▶ [WHAT THIS TASK INVOLVES]:
Convert the data below into a Markdown table with the columns "No." and "Text". Number each non-blank line in order and put the line itself beside its number.

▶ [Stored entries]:
-=-=-
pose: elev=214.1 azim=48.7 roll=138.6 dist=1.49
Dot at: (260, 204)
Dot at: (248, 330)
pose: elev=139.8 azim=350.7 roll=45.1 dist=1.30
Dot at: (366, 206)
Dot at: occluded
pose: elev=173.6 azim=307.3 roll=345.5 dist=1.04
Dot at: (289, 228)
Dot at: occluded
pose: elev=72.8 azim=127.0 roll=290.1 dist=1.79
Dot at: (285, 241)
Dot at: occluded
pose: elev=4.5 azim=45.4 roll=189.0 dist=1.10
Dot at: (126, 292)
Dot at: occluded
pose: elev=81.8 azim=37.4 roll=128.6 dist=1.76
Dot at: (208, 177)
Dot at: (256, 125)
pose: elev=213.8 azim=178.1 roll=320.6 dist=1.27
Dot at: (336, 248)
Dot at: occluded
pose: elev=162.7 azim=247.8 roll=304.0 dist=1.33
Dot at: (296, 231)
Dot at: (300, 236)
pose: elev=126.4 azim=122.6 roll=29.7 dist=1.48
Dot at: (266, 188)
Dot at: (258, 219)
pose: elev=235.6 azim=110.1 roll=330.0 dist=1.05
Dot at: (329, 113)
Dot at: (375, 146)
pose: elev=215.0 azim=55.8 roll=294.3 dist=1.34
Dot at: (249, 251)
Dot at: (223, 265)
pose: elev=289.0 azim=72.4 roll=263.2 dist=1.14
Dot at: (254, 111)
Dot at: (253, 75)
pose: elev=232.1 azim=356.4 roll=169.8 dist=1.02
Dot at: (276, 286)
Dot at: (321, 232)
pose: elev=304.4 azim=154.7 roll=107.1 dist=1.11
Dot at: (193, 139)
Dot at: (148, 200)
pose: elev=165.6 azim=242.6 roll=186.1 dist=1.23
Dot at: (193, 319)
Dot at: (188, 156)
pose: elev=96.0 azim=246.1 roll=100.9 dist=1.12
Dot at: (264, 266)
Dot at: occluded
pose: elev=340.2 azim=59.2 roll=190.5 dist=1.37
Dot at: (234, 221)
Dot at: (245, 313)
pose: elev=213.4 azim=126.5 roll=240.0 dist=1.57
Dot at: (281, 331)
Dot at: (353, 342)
-=-=-
▶ [SOLVED EXERCISE]:
| No. | Text |
|---|---|
| 1 | pose: elev=214.1 azim=48.7 roll=138.6 dist=1.49 |
| 2 | Dot at: (260, 204) |
| 3 | Dot at: (248, 330) |
| 4 | pose: elev=139.8 azim=350.7 roll=45.1 dist=1.30 |
| 5 | Dot at: (366, 206) |
| 6 | Dot at: occluded |
| 7 | pose: elev=173.6 azim=307.3 roll=345.5 dist=1.04 |
| 8 | Dot at: (289, 228) |
| 9 | Dot at: occluded |
| 10 | pose: elev=72.8 azim=127.0 roll=290.1 dist=1.79 |
| 11 | Dot at: (285, 241) |
| 12 | Dot at: occluded |
| 13 | pose: elev=4.5 azim=45.4 roll=189.0 dist=1.10 |
| 14 | Dot at: (126, 292) |
| 15 | Dot at: occluded |
| 16 | pose: elev=81.8 azim=37.4 roll=128.6 dist=1.76 |
| 17 | Dot at: (208, 177) |
| 18 | Dot at: (256, 125) |
| 19 | pose: elev=213.8 azim=178.1 roll=320.6 dist=1.27 |
| 20 | Dot at: (336, 248) |
| 21 | Dot at: occluded |
| 22 | pose: elev=162.7 azim=247.8 roll=304.0 dist=1.33 |
| 23 | Dot at: (296, 231) |
| 24 | Dot at: (300, 236) |
| 25 | pose: elev=126.4 azim=122.6 roll=29.7 dist=1.48 |
| 26 | Dot at: (266, 188) |
| 27 | Dot at: (258, 219) |
| 28 | pose: elev=235.6 azim=110.1 roll=330.0 dist=1.05 |
| 29 | Dot at: (329, 113) |
| 30 | Dot at: (375, 146) |
| 31 | pose: elev=215.0 azim=55.8 roll=294.3 dist=1.34 |
| 32 | Dot at: (249, 251) |
| 33 | Dot at: (223, 265) |
| 34 | pose: elev=289.0 azim=72.4 roll=263.2 dist=1.14 |
| 35 | Dot at: (254, 111) |
| 36 | Dot at: (253, 75) |
| 37 | pose: elev=232.1 azim=356.4 roll=169.8 dist=1.02 |
| 38 | Dot at: (276, 286) |
| 39 | Dot at: (321, 232) |
| 40 | pose: elev=304.4 azim=154.7 roll=107.1 dist=1.11 |
| 41 | Dot at: (193, 139) |
| 42 | Dot at: (148, 200) |
| 43 | pose: elev=165.6 azim=242.6 roll=186.1 dist=1.23 |
| 44 | Dot at: (193, 319) |
| 45 | Dot at: (188, 156) |
| 46 | pose: elev=96.0 azim=246.1 roll=100.9 dist=1.12 |
| 47 | Dot at: (264, 266) |
| 48 | Dot at: occluded |
| 49 | pose: elev=340.2 azim=59.2 roll=190.5 dist=1.37 |
| 50 | Dot at: (234, 221) |
| 51 | Dot at: (245, 313) |
| 52 | pose: elev=213.4 azim=126.5 roll=240.0 dist=1.57 |
| 53 | Dot at: (281, 331) |
| 54 | Dot at: (353, 342) |